Plant Taxonomy, Identification and Field Skills Course
This new training initiative combines the expertise of scientists from the Royal Botanic Gardens, Kew to provide sessions on the identification of plant families and field survey techniques, and will demonstrate the latest appropriate field technologies. The importance of linking taxonomic, identification and survey skills with conservation initiatives will be elucidated using Kew case studies.
Learning plant identification skills (Image: RBG Kew)
This two-week course combines the expertise of Kew’s scientists to provide lectures and practicals on the identification of common plant families, field survey and analytical techniques, plant taxonomy and nomenclature, and molecular and anatomical methods in systematics.
The course is funded by the Natural Environment Research Council (NERC), which is providing competitive bursaries covering travel, accommodation, subsistence and course costs.
Dates of course
3-14 March 2014
The course runs for two weeks from 9:00–5:30 Monday–Friday
Classes are taught in the Kew department, Herbarium, Library, Art & Archives (situated next to the Main Gate to the Gardens on Kew Green); about 15 minutes’ walk from Kew Gardens Underground station (District Line/London Overground) and 10 minutes’ walk from Kew Bridge station (South West Trains).

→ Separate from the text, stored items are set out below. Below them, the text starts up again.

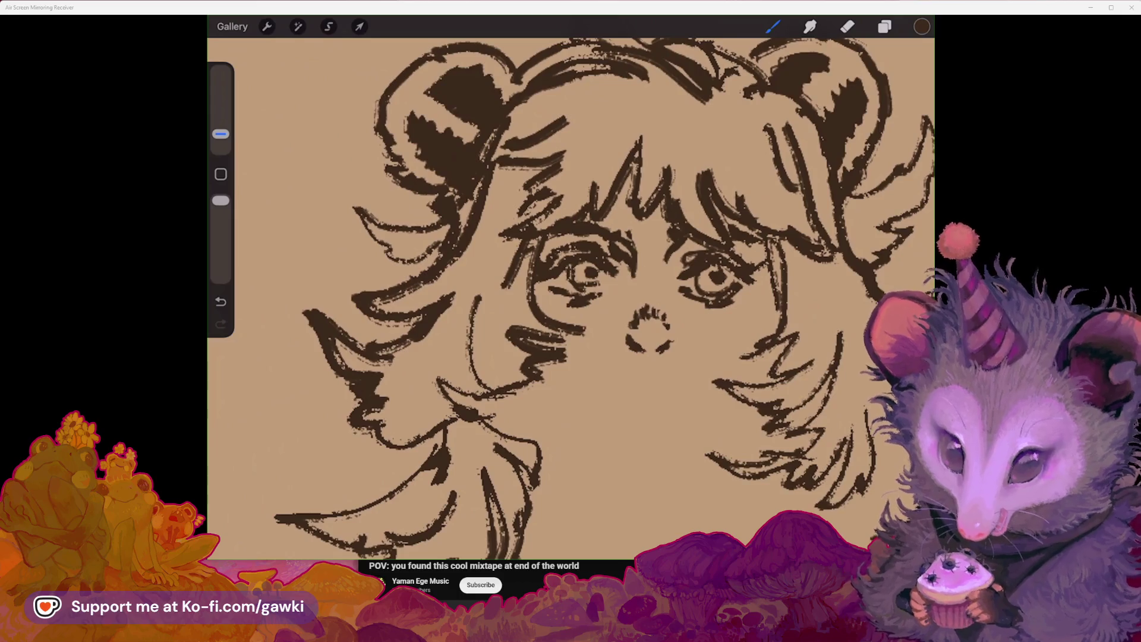
{"action": "scroll", "coordinate": [609, 294], "scroll_direction": "down", "scroll_amount": 3}
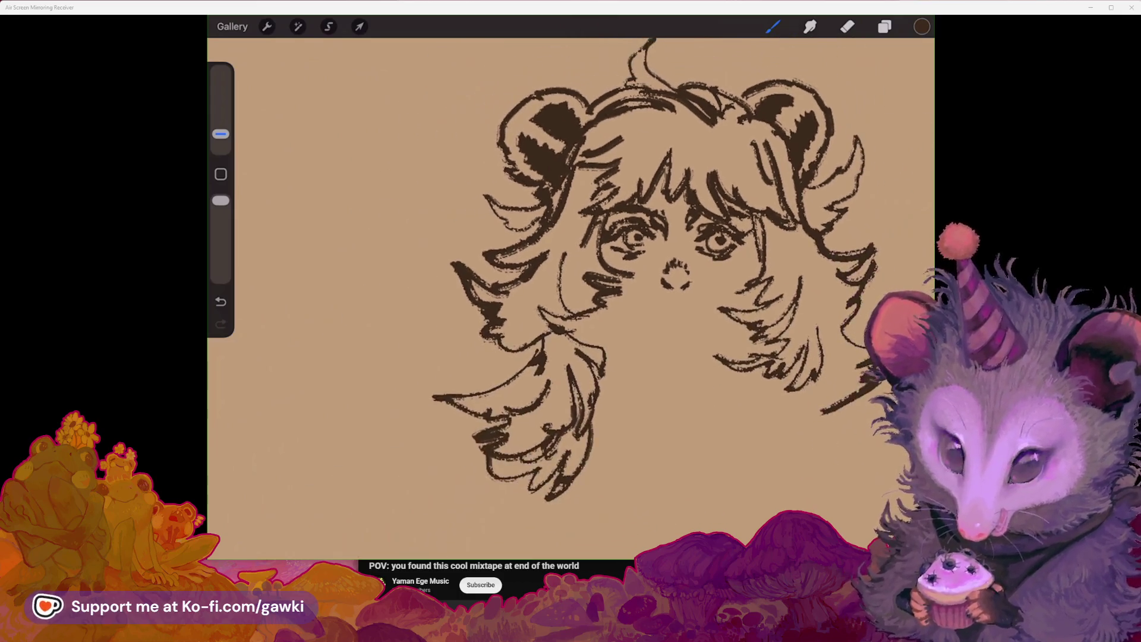
{"action": "scroll", "coordinate": [609, 294], "scroll_direction": "up", "scroll_amount": 2}
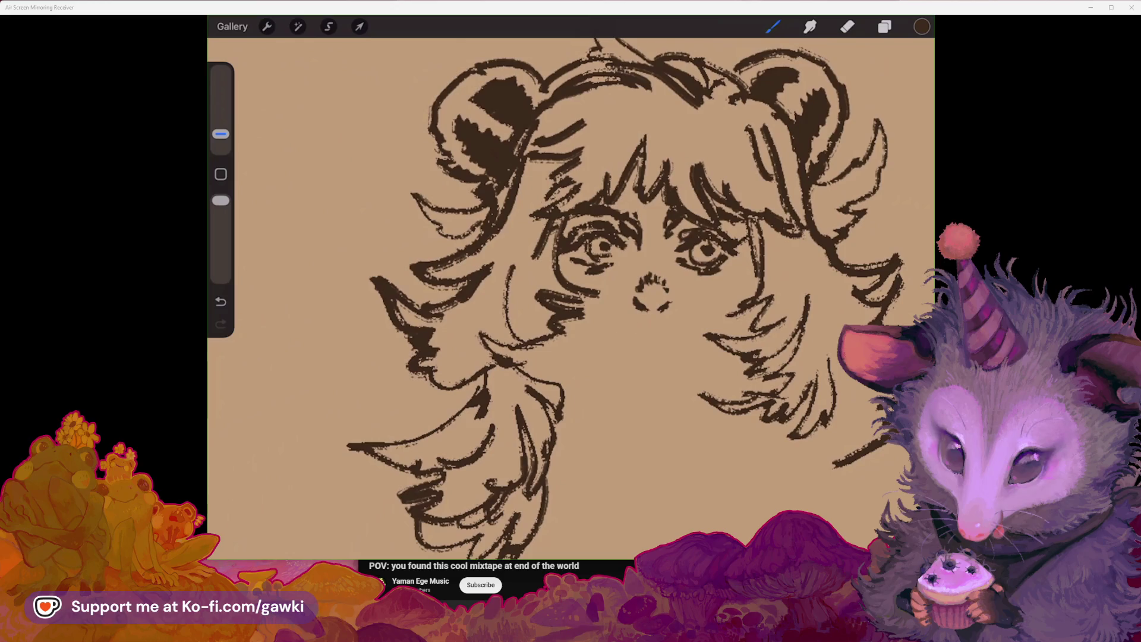
{"action": "scroll", "coordinate": [630, 285], "scroll_direction": "down", "scroll_amount": 3}
{"action": "scroll", "coordinate": [630, 286], "scroll_direction": "up", "scroll_amount": 1}
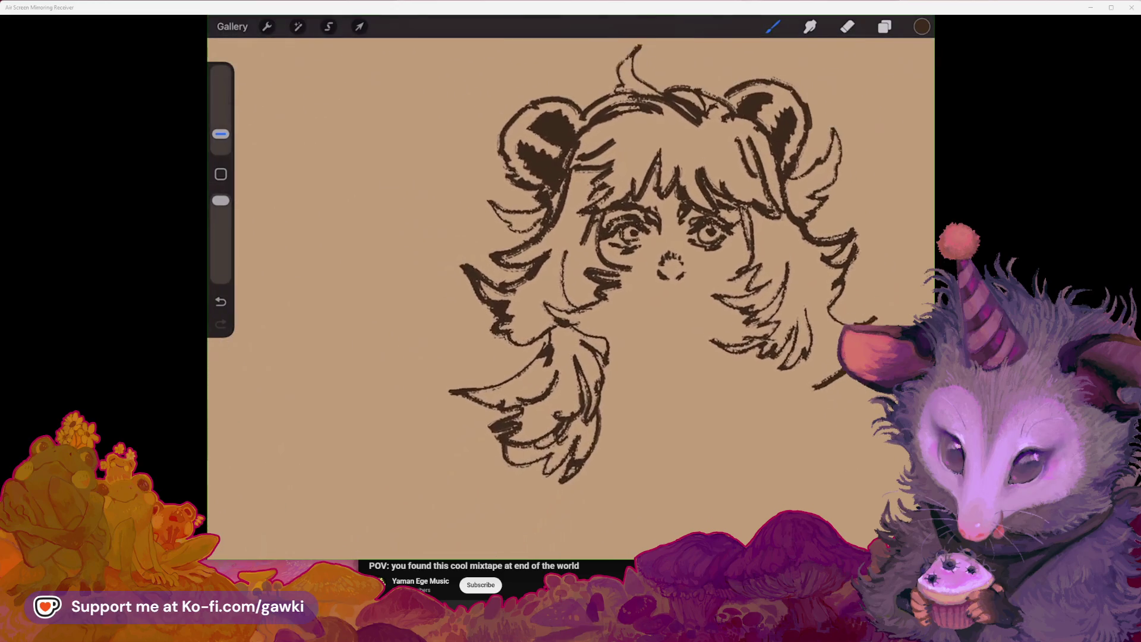
{"action": "left_click_drag", "start_coordinate": [662, 308], "coordinate": [675, 307]}
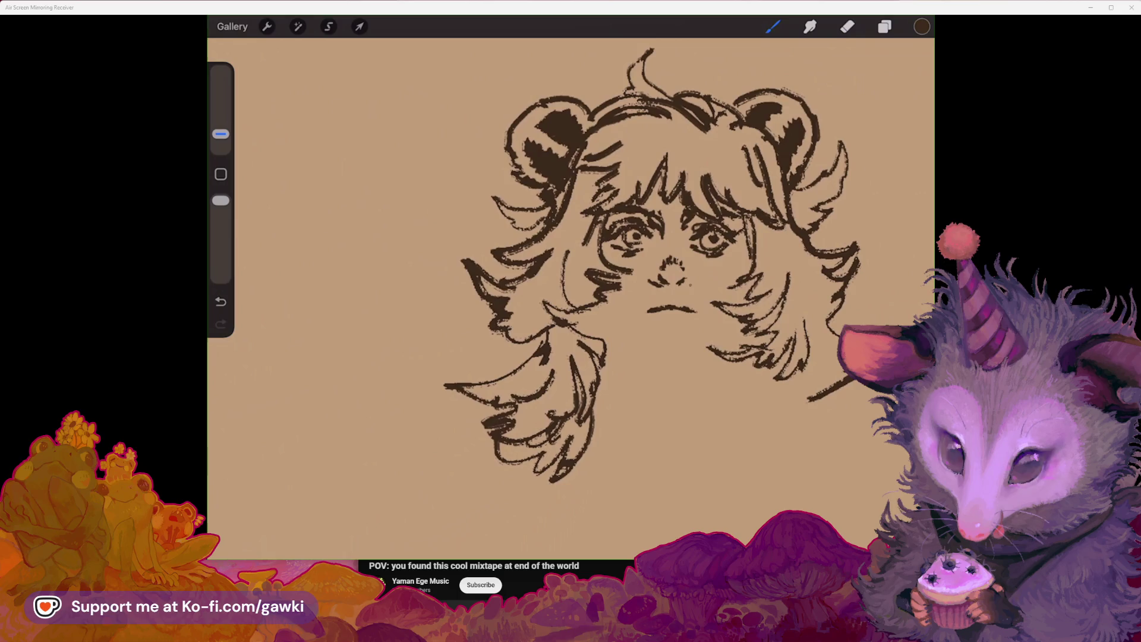
Step: Undo the stray mark below the mouth and zoom out to review the finished face
{"action": "scroll", "coordinate": [621, 280], "scroll_direction": "up", "scroll_amount": 2}
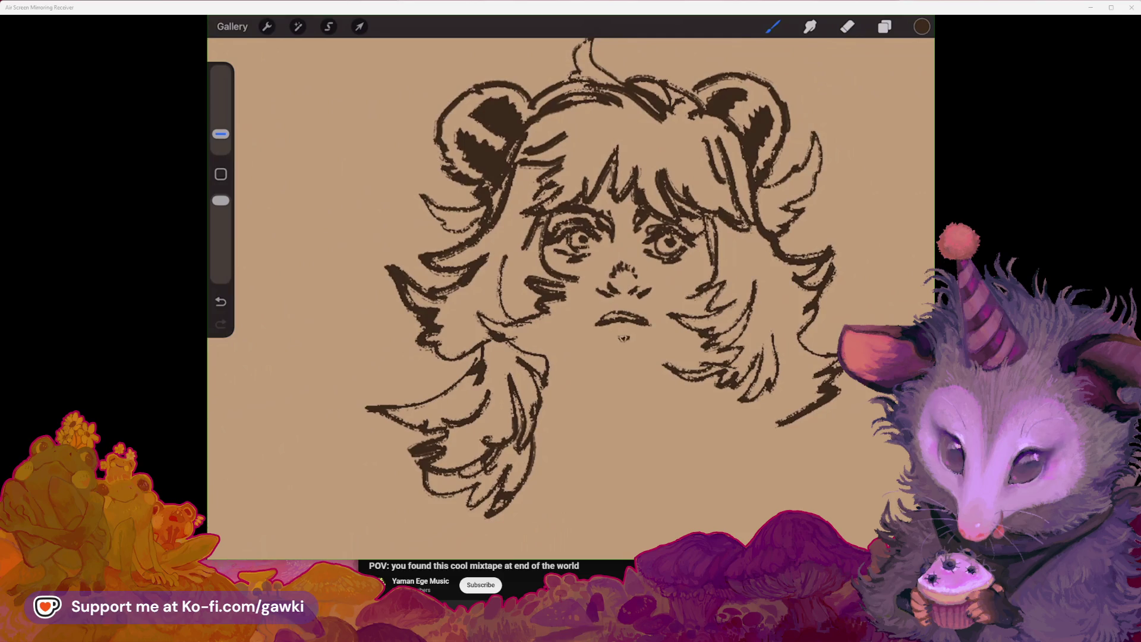
{"action": "key", "text": "ctrl+z"}
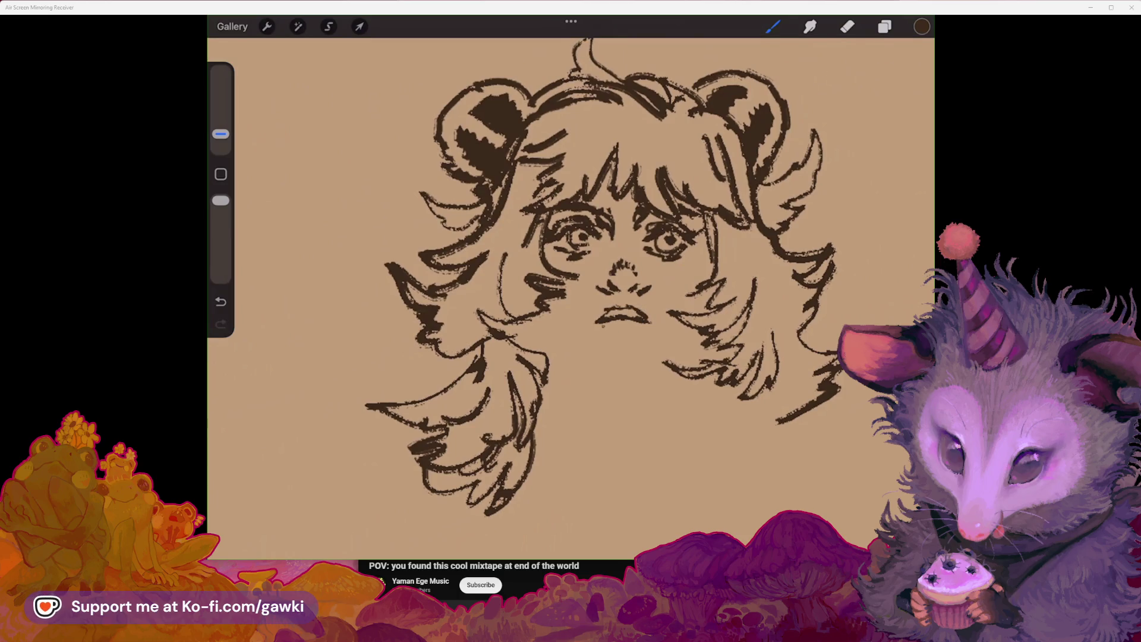
{"action": "scroll", "coordinate": [571, 285], "scroll_direction": "down", "scroll_amount": 3}
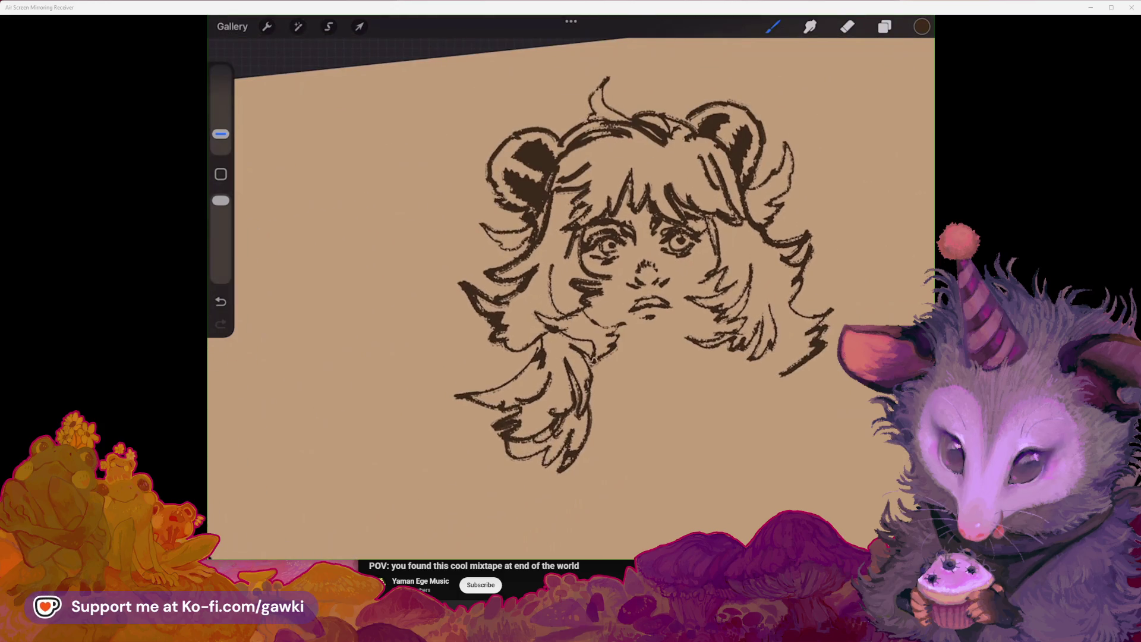
{"action": "scroll", "coordinate": [570, 285], "scroll_direction": "down", "scroll_amount": 3}
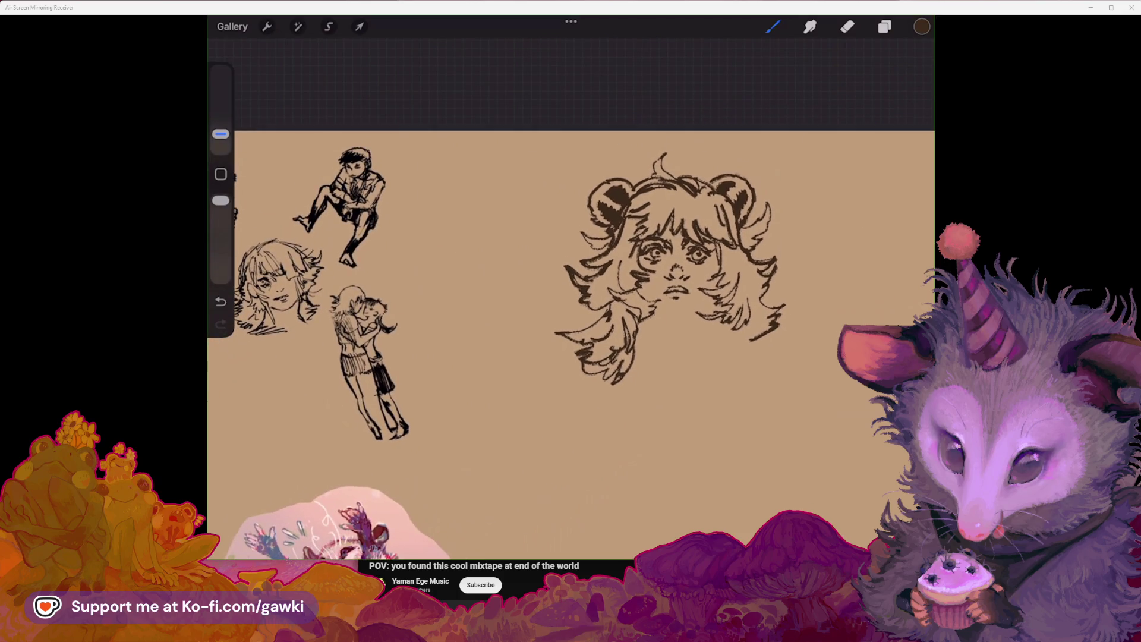
{"action": "scroll", "coordinate": [571, 285], "scroll_direction": "down", "scroll_amount": 2}
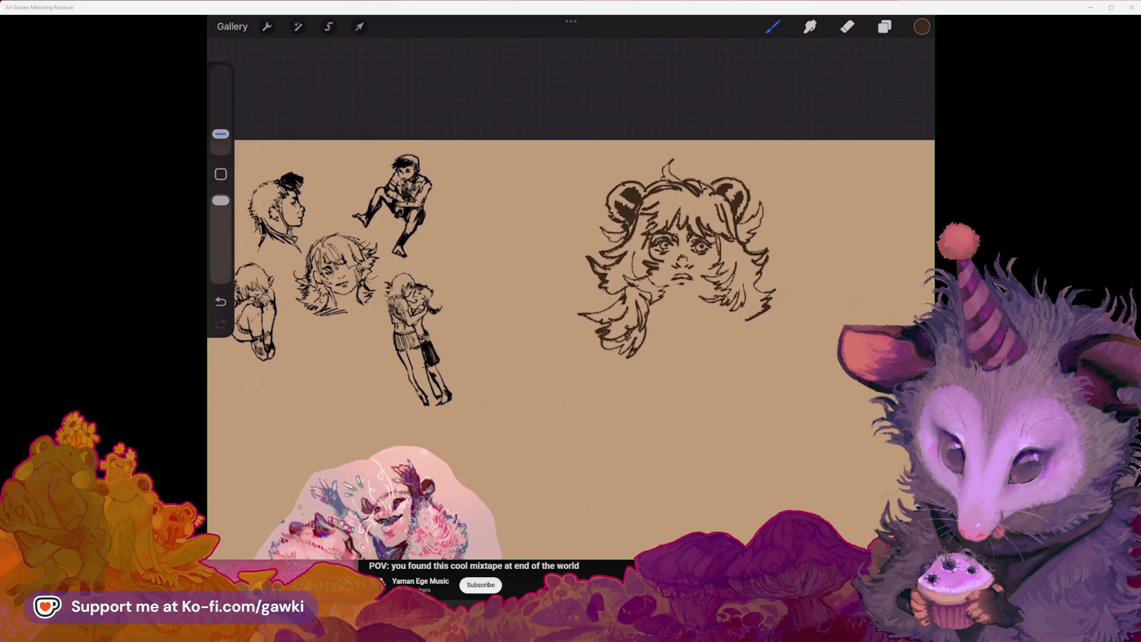
{"action": "scroll", "coordinate": [571, 286], "scroll_direction": "up", "scroll_amount": 2}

Who is the course is designed for?
This course has been designed for PhD students and early-career researchers undertaking all aspects of environmental science but particularly ecology, botany and conservation. All environmental science students are encouraged to apply, but those applicants with existing NERC funding and/or based in the UK will be given priority.
How is the course taught?
Through short illustrated lectures, and extensive hands-on practical sessions, Kew scientists will demonstrate the key concepts in plant taxonomy, identification and field survey techniques. In addition, the course will provide a comprehensive introduction to plant taxonomy and nomenclature, including the role of molecular methods and anatomical studies in systematics, and introduce CBD and CITES legislation to place the training in context in the science-policy interface. After completing the course, participants will:
- be able to identify c. 30 plant families (focus on temperate regions; some also tropical) using key characters and relevant identification tools;
- correctly interpret scientific names and classifications
- have a comprehensive understanding and practical experience of mapping and navigation using GPS, survey skills and sampling design, selecting appropriate field tools and technologies to use;
- make botanical specimens of high scientific value;
- understand the role of molecular, phytochemical and anatomical data in systematic studies;
- be aware of the importance of linking taxonomic, identification and survey skills with conservation initiatives;
How to apply
Applications for a place on the course should be made using the application form on the course poster - download the course poster (pdf). Applications will be assessed after the closing date - NB The Deadline for applications is 1 DECEMBER 2013. For further information and a copy of the course poster, contact the course coordinators: Gemma Bramley or Tim Utteridge.
The course will have a maximum of 15 places, with £900 per successful applicant available to cover travel, accommodation, subsistence and course costs. Anyone can apply, but these bursaries are competitive and priority will be given to students already on NERC-funded training.
In order to attend these courses at Kew, students from outside the European Economic Area may need to apply for a Student Visitor Visa from the UK Border Agency to enter the UK. For this purpose, Kew is accredited by the British Accreditation Council for Independent Further and Higher Education as a Short Course Provider. Further information will be provided to course applicants – you will need to be accepted onto a course before you can apply for a student visitor visa.